What are risk factors for vaginal cancer?

Several factors may increase the risk of developing vaginal cancer. These include:

  • Advanced age
  • Previous history of cervical cancer
  • Human papillomavirus (HPV) infection
  • History of vaginal intraepithelial neoplasia (VAIN) or other precancerous conditions
  • A weakened immune system
  • Smoking
  • Exposure to diethylstilbestrol (DES) in utero (a synthetic estrogen previously prescribed to some pregnant women)
  • Family history of vaginal or cervical cancer.

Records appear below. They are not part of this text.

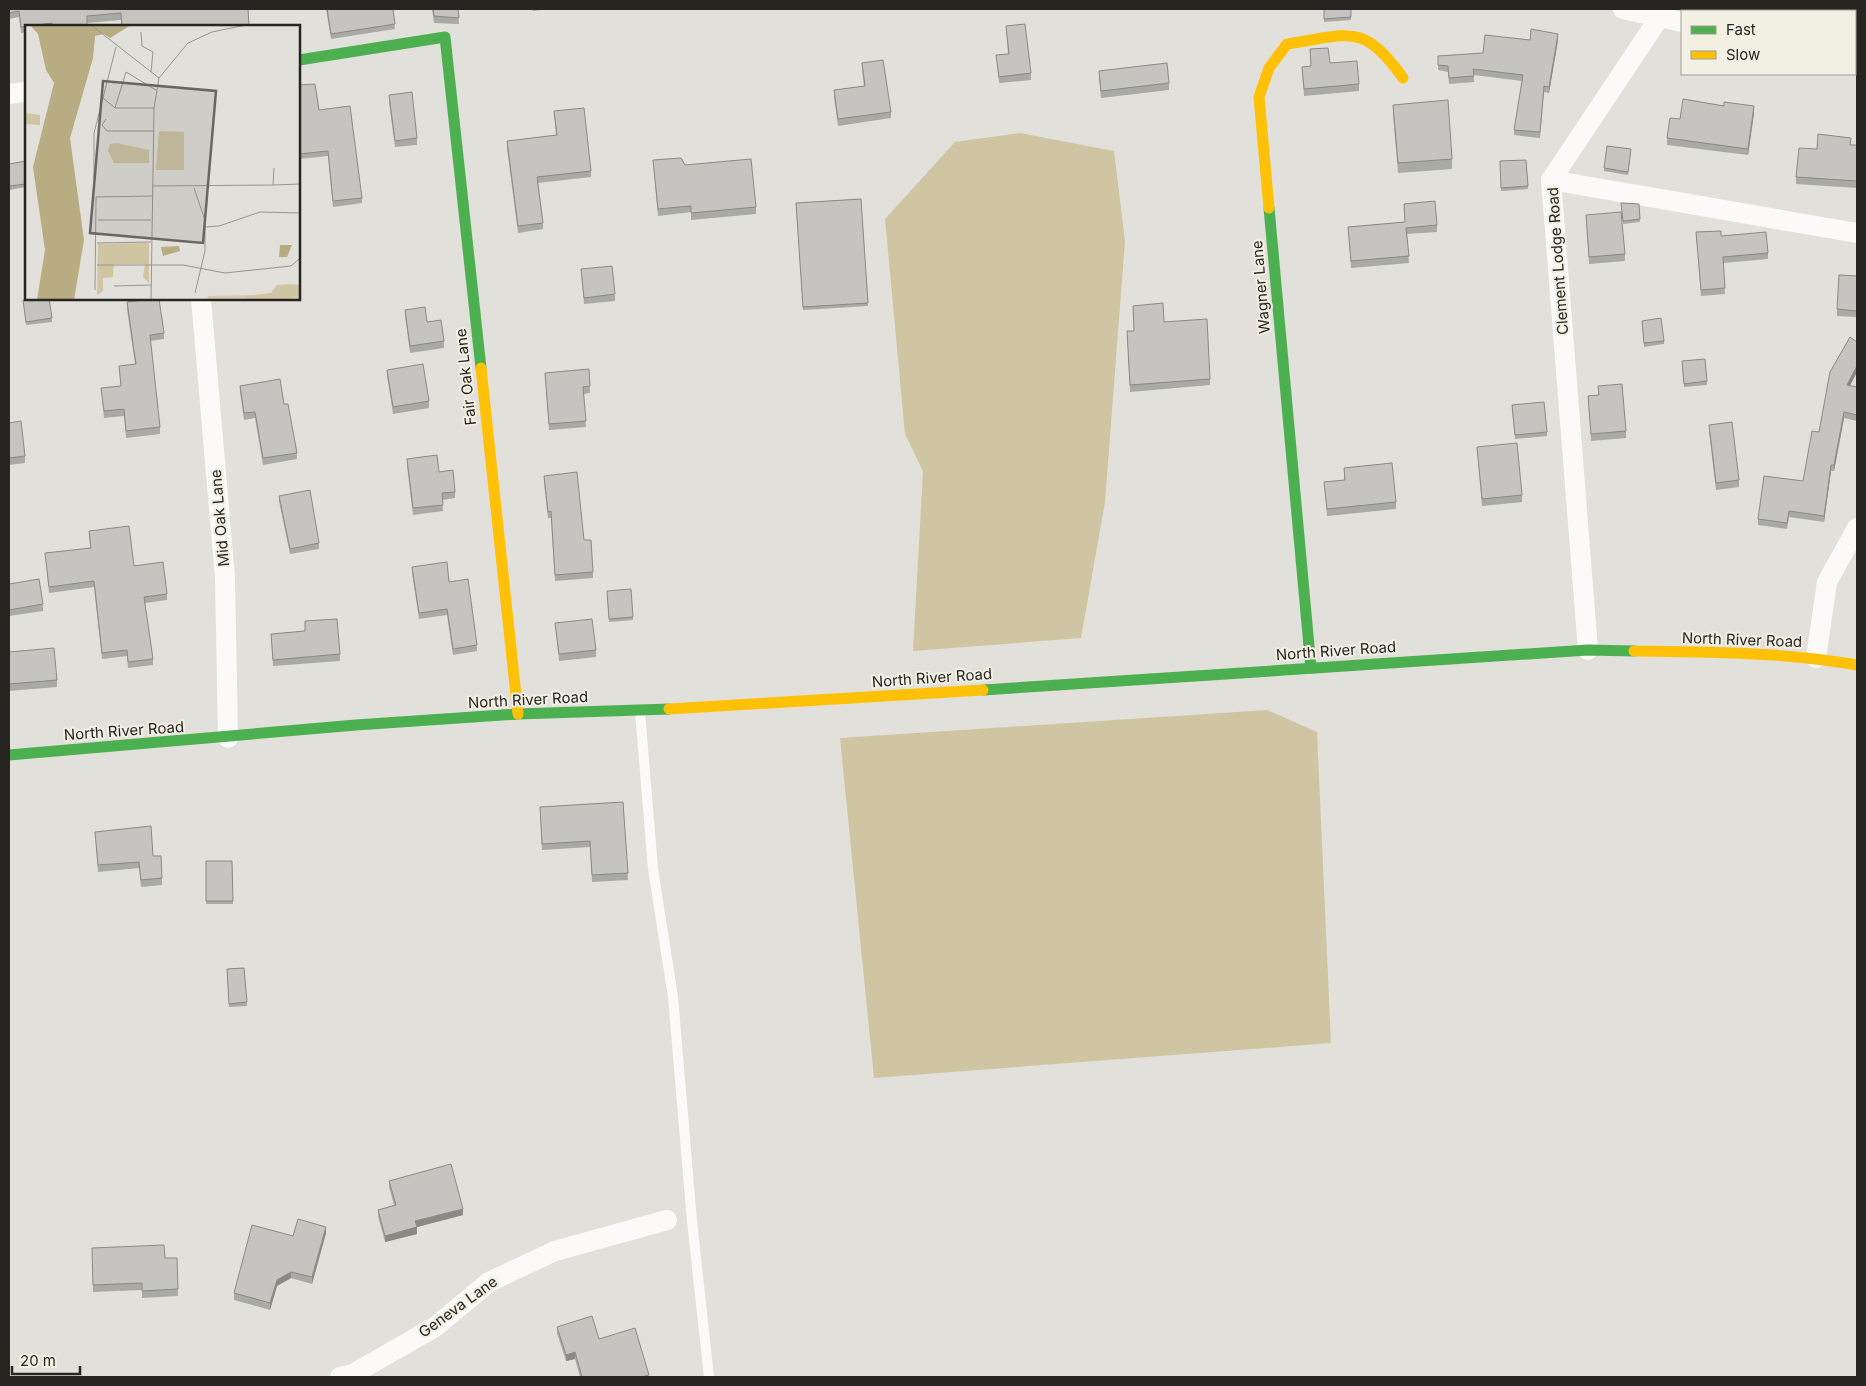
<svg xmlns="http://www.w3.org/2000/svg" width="1866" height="1386" font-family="Inter,sans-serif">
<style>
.forest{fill:#cfc5a3}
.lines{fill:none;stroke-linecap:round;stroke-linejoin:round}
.lane{stroke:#fbfaf9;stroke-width:10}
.street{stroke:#fbfaf9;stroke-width:20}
.fast{stroke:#4caf50;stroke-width:11}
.slow{stroke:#ffc107;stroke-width:11}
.wall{fill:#a9a9a5}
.shaded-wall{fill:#8a8986}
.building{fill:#c5c4c0;stroke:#8a8986}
.labels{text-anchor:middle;stroke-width:4;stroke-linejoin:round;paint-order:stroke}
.street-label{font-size:15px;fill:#272521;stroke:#f2efe3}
.inset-road{fill:none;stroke:#979590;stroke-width:1}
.view{fill:#686662;fill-opacity:0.15;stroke:#686662;stroke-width:2.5}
.inset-edge{fill:none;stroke:#272521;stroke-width:2.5}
</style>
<rect width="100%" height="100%" fill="#e2e0da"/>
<g class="forest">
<path d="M1020,133l94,18 11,90 -20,261 -24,136 -168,13 10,-180 -18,-37 -20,-215 70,-77z"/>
<path d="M1267,710l50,22 14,311 -457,35 -34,-340z"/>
</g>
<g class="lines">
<path class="lane" d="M640,712l13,157 20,128 19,224 17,156"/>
<g class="street">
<path d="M1623,9l59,13"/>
<path d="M1855,50h2"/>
<path d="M9,94l17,-2"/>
<path d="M1551,180l37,470"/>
<path d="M1551,180l306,53"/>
<path d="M1551,180l108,-162"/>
<path d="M201,299l24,279 3,160"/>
<path d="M1816,658l11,-76 30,-54"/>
<path d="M340,1377l13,-3 82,-47 54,-45 66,-31 112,-31"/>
</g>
<g class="fast">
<path d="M299,60l146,-23 36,331"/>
<path d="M1269,208l42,460"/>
<path d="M983,690l605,-40 46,1"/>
<path d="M9,755l347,-30 162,-11 151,-5"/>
</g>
<g class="slow">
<path d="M1269,208l-10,-111 10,-29 18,-24c62,-9 75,-23 116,34"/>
<path d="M481,368l37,346"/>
<path d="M1634,651c75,1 149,1 223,14"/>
<path d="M669,709l314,-19"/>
</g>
</g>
<g class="wall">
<path d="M9,9h239l1,17h-128v-6l-34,3v3h-61v6l-5,1 -2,-16 -10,2z"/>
<path d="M326,9h67l2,20 -64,10z"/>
<path d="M432,9h26l1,15 -25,-1z"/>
<path d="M532,9h16l-15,2z"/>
<path d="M1324,9h27v11l-27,2z"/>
<path d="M1006,26l25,47v7l-32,3 -3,-28 12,-1z"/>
<path d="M1530,40h28l-9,53 -5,-1 -4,46 -26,-3v-5l8,-49 -48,-6v7l-25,2 -1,-12 -10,-2v-14l45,-3z"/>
<path d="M1310,49l49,35v7l-55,5 -2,-29 9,-1z"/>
<path d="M862,63l29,49v6l-53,8 -4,-29v-7l30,-4 -2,-16z"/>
<path d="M1099,71l70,12v7l-68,8 -2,-20z"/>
<path d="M299,85l20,25 43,88v5l-29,4 -5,-51 -29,3z"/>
<path d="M389,95l28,43v7l-22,2 -6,-45z"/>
<path d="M1393,105l59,54v10l-54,4 -5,-58z"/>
<path d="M1724,106l30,7 -6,42 -81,-10v-7l13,-19z"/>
<path d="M554,111l37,60v6l-53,6 5,40v6l-25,4 -11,-85v-7l49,-6z"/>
<path d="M1851,145h6v43l-61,-4v-7l21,-28z"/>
<path d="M1631,152l-3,23 -24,-4v-3z"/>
<path d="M653,160l32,5 71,42v7l-65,6v-8l-33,4z"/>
<path d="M1526,160l2,29 -27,2 -1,-30z"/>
<path d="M26,161v26l-17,3v-26z"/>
<path d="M861,199l7,107 -65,4 -7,-107z"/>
<path d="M1621,203l18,1 1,18 -17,2z"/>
<path d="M1404,204l33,21v7l-30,2 2,29 -58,5 -3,-41 57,-5z"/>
<path d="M1586,215l39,39v7l-36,3z"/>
<path d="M1696,232l25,4 47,17v6l-45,4 2,31 -24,2z"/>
<path d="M581,269l34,25v7l-31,3z"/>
<path d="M1857,276v41l-20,-1v-7z"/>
<path d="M23,300l29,18v4l-26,3z"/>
<path d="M127,302l37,31v6l-14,2 10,86v7l-34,4 -2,-22 -20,2 -3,-30 20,-1 -2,-21 16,-2 -8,-55z"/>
<path d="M1133,306l77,73v6l-80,7 -3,-61h7z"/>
<path d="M405,310l22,12 17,19v7l-34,5 -5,-37z"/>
<path d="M1642,321l22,20v3l-20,3z"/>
<path d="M1857,342v30l-7,14 7,1v34l-13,-3 -10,53h-3l-7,51 -35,-5 -2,12 -29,-4v-6l45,-38 16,-49z"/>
<path d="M1682,364l25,17v4l-23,2z"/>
<path d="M387,370l42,31v7l-36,6 -6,-38z"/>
<path d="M545,373l45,13v7l-7,1 3,33 -37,3z"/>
<path d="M240,386l57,67v6l-34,6 -8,-47 -11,2 -4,-28z"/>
<path d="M1598,386l28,45v7l-35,3 -3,-45 10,-1z"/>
<path d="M1512,408l35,24v4l-32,3z"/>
<path d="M9,423l16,33v7l-16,2z"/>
<path d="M1709,425l30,55v7l-23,3 -7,-58z"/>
<path d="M1477,447l45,48v7l-40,4z"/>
<path d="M407,459l32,13 16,20v6l-13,2 1,11 -30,4 -6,-49z"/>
<path d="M1344,468l52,34v7l-69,7 -3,-34 20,-2z"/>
<path d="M544,476l40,64 9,32v6l-38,3 -4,-63h-3l-4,-36z"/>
<path d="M279,496l40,47v6l-29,5 -11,-53z"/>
<path d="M89,531l45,35 33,28v6l-22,3 8,56v6l-25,3 -1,-12 -25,3 -8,-72 -45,6 -4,-40 45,-5z"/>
<path d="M412,567l37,15 28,63v6l-24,4 -6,-40 -28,4 -7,-46z"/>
<path d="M9,584l34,20v7l-34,5z"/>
<path d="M607,594l26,23v3l-24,2z"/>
<path d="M305,621l35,33v7l-67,5 -2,-32 34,-3z"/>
<path d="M555,623l41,27v7l-37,4z"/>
<path d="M9,652l48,28v7l-48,4z"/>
<path d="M623,802l5,78 -36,2 -2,-35 -48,3 -2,-43z"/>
<path d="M95,832l58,24 9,22v7l-21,2 -2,-19 -41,4z"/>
<path d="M206,861h26l1,43h-27z"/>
<path d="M244,968l3,38 -18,1 -2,-38z"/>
<path d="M389,1181l74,34 -46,12v7l-32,8 -7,-26v-6l16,-5 -5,-18z"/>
<path d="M326,1233l-14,51 -21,-6 -14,8 -7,24 -36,-10v-7l59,-57z"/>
<path d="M92,1248l73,10h12l1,38 -36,2v-8l-49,2z"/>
<path d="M557,1327l42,12 50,38h-69l-5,-18 -9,2 -9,-28z"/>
</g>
<g class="shaded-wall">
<path d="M1558,34v6l-9,53v-6z"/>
<path d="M1754,106v7l-6,42v-6z"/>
<path d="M1857,366v6l-10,19v-6z"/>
<path d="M1844,412v6l-10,53v-6z"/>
<path d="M1831,465v6l-7,51v-6z"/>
<path d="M463,1209v6l-46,12v7l-32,8v-6l30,-15z"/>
<path d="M326,1227v6l-14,51v-7z"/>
<path d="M291,1272v6l-14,8 -7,24v-7l7,-23z"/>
<path d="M575,1352v7l-9,2v-6z"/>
</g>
<g class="building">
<path d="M9,9h239l1,17h-127l-1,-13 -34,3v10h-35v-3l-31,4 -2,-16 -10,2z"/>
<path d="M327,9h66l2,15 -64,10z"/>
<path d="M433,9h25l1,9 -25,-2z"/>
<path d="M1324,9h27v8l-27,2z"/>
<path d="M1025,24l6,49 -32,4 -3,-22 13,-1 -3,-28z"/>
<path d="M1531,29l27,5 -9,53 -5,-1 -4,46 -26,-2 9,-55 -50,-6 1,7 -25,2 -1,-12 -10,-1v-9l45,-3 2,-18 45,5z"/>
<path d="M1328,48l2,15 27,-2 2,23 -55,5 -2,-22 9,-1 -1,-17z"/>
<path d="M883,60l8,52 -53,7 -4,-29 31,-4 -3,-23z"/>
<path d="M1167,63l2,20 -68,8 -2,-20z"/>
<path d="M315,84l4,26 31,-4 12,92 -29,3 -5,-50 -29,3v-69z"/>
<path d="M412,92l5,46 -22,3 -6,-46z"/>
<path d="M1683,99l41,7v-4l30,4 -6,43 -81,-11 3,-20 10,1z"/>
<path d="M1448,100l4,59 -54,4 -5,-58z"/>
<path d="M584,108l7,63 -54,6 6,46 -25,3 -11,-85 50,-6 -3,-24z"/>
<path d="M1818,134l33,4 -1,7h7v36l-61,-4 3,-29 18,1z"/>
<path d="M1607,146l24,3 -3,23 -24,-4z"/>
<path d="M681,158l4,7 66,-6 5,48 -65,6v-7l-33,3 -5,-49z"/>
<path d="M1526,160l2,26 -27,2 -1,-27z"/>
<path d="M26,161v23l-17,2v-22z"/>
<path d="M861,199l7,104 -65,4 -7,-104z"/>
<path d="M1435,201l2,24 -31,3 3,28 -58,5 -3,-34 57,-5 -1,-18z"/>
<path d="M1621,203l18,1 1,15 -17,2z"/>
<path d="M1621,212l4,42 -36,3 -3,-42z"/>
<path d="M1721,231v5l45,-4 2,21 -45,4 2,31 -24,2 -5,-58z"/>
<path d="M612,266l3,28 -31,4 -3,-29z"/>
<path d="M1839,275l18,1v35l-20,-2z"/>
<path d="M30,299h19l3,19 -26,4 -3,-22z"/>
<path d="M152,299h7l5,34 -14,2 10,92 -34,4 -2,-22 -20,2 -3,-23 20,-2 -2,-20 17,-2 -9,-62z"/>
<path d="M1163,303l1,19 43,-3 3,60 -80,6 -3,-54h7l-1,-25z"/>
<path d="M425,307l2,15 14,-2 3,21 -34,5 -5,-36z"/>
<path d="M1661,318l3,23 -20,2 -2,-22z"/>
<path d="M1850,337l7,5v24l-10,19 10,2v28l-13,-3 -10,53h-3l-7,51 -35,-5 -2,12 -29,-4 6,-43 39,5 9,-50 7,1 11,-60z"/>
<path d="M1705,359l2,22 -23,3 -2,-23z"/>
<path d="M423,364l6,37 -36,6 -6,-37z"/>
<path d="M589,369l1,17 -7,1 3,34 -37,3 -4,-51z"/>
<path d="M280,379l4,25h4l9,49 -34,5 -8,-46 -11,1 -4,-27z"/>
<path d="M1622,384l4,47 -35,3 -3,-38 11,-1 -1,-9z"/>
<path d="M1544,402l3,30 -32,3 -3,-30z"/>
<path d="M21,421l4,35 -16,2v-35z"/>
<path d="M1732,422l7,58 -23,3 -7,-58z"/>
<path d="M1517,443l5,52 -40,4 -5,-52z"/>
<path d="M437,455l2,17 14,-2 2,22 -13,1 1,12 -30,3 -6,-49z"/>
<path d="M1392,463l4,39 -69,7 -3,-27 21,-2 -1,-12z"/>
<path d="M577,472l7,68h7l2,32 -38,3 -4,-64 -3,1 -4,-36z"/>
<path d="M310,490l9,53 -29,6 -11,-53z"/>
<path d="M129,526l5,40 29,-4 4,32 -23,3 9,62 -25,3 -1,-12 -25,3 -8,-72 -45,6 -4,-34 46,-5 -2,-17z"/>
<path d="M447,562l2,20 19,-3 9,66 -24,4 -6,-40 -28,4 -7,-46z"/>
<path d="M39,579l4,25 -34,6v-26z"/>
<path d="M631,589l2,28 -24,2 -2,-28z"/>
<path d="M337,619l3,35 -67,6 -2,-26 34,-3v-10z"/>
<path d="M592,619l4,31 -37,4 -4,-31z"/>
<path d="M54,648l3,32 -48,4v-32z"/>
<path d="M623,802l5,71 -36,2 -2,-34 -48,3 -2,-37z"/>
<path d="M151,826l2,30h8l1,22 -21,2 -2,-18 -41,3 -3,-33z"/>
<path d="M206,861h26l1,40h-27z"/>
<path d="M244,968l3,34 -18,2 -2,-35z"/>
<path d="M451,1164l12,45 -48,12 2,6 -32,9 -7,-26 18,-5 -7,-24z"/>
<path d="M298,1219l28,8 -14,50 -21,-5 -14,8 -7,23 -36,-10 18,-68 41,11z"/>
<path d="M164,1245l1,13h12l1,31 -36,2v-8l-49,2 -1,-37z"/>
<path d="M592,1316l7,23 36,-11 14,47 -7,2h-60l-7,-25 -9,3 -9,-28z"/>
</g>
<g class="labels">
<g class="street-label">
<text transform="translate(1558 261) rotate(-94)" y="5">Clement Lodge Road</text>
<text transform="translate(1261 287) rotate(-95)" y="5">Wagner Lane</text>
<text transform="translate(466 377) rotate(-96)" y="5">Fair Oak Lane</text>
<text transform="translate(220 518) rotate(-95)" y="5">Mid Oak Lane</text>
<text transform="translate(1742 640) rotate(2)" y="5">North River Road</text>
<text transform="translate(1336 651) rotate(-4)" y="5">North River Road</text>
<text transform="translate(932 678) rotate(-4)" y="5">North River Road</text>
<text transform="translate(528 700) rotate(-3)" y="5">North River Road</text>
<text transform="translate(124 731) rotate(-4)" y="5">North River Road</text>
<text transform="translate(458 1307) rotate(-36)" y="5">Geneva Lane</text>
</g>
</g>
<g transform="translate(25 25)">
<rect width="275" height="275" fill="#e2e0da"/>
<path d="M275,269v6h-93l1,-4z" fill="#d3cbaf"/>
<path d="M0,88l15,2v10l-15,-1zM134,106l25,1v38h-28zM92,118l32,7v13h-35l-6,-12 2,-7zM124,218v40l-6,-6 2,-13h-31l-1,13 -10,1v13l-6,4 1,-51zM266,259l9,1v14l-3,-4 -10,5h-40l-2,-4 26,-3 6,-8z" fill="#cfc5a3"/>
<path d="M5,0h101l-21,13 -6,-4 -9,2 -2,22 -23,80 14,102 -10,60h-37l8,-50 -12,-83 21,-84 -8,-13 -8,-36zM255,220h12l-5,12h-8zM154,221l1,5 -17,5 -2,-9z" fill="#b8ac83"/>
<path class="inset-road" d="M66,0l68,53M116,7l1,14 11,6 -2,20M78,73l12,10M90,83l11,-36 30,18M90,83h39M81,94l-4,6 5,6h47M69,154v-46l22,-86M248,160l27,-1M127,161l121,-1 1,-17M169,163l11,32v31l-10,42M73,195h53M180,202l14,-1 41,-14 40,1M72,218l54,-1M72,240h86l42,8 66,-7 9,-8M89,261l38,-1M70,265l1,-93 56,-1M126,275l3,-192 5,-30 29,-35 24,-11 34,-7"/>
<path class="view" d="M78,56l113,10 -13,152 -113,-10z"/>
<rect width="275" height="275" class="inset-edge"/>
</g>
<rect width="1866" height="1386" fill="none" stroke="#272521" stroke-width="20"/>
<rect x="1681" y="10" width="175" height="65" fill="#f2efe3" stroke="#a19e95"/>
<rect x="1691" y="26" width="25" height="8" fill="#4caf50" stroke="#a19e95"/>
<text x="1726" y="35" font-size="15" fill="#272521">Fast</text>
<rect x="1691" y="51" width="25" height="8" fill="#ffc107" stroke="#a19e95"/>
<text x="1726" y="60" font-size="15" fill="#272521">Slow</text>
<path d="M12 1366v8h68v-8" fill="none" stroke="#272521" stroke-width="2.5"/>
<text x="20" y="1366" font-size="15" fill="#272521" stroke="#f2efe3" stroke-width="4" paint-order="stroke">20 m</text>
</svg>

What are symptoms of vaginal cancer?

The symptoms of vaginal cancer may include:

  • Abnormal vaginal bleeding, such as postmenopausal bleeding
  • Bleeding after sexual intercourse
  • Bleeding between periods
  • Pain during sexual intercourse
  • Vaginal discharge
  • A mass or lump in the vagina
  • Pelvic pain
  • Changes in bowel or bladder habits

It is important to note that these symptoms can also be caused by other conditions, so proper evaluation is necessary.

How is vaginal cancer diagnosed and staged?

If vaginal cancer is suspected, various tests may be conducted for diagnosis. These may include a pelvic examination, colposcopy (examination of the vagina and cervix with a special microscope), biopsy (taking a small tissue sample for examination), imaging tests such as ultrasound, CT scan or MRI, and a thorough evaluation of the lymph nodes to determine if the cancer has spread.

Staging is important to determine the extent of the cancer and guide treatment decisions. Vaginal cancer is typically staged based on the TNM system, which considers the size and depth of the tumor, lymph node involvement, and the presence of distant metastasis. Staging helps determine the appropriate treatment approach.

What are treatment options for vaginal cancer?

Treatment options for vaginal cancer depend on various factors, including the stage and type of cancer, the individual's overall health, and their preferences. The main treatment modalities include surgery, radiation therapy, and chemotherapy. Surgery may involve removal of the cancerous tissue, a portion or the entire vagina, and nearby lymph nodes. Radiation therapy may be used alone or in combination with surgery, while chemotherapy is often used in advanced cases or to target cancer cells that have spread.

What is the prognosis for vaginal cancer?

The prognosis for vaginal cancer depends on several factors, including the stage at diagnosis, the type and grade of the cancer, and the individual's response to treatment. Early-stage vaginal cancers have a better prognosis, while advanced-stage cancers may be more challenging to treat.

If you have concerns about vaginal cancer or any gynecological condition, it is important to consult with a healthcare professional, such as a gynecologist or gynecologic oncologist. They can provide a thorough evaluation, accurate diagnosis, and discuss the most appropriate treatment options based on your specific situation.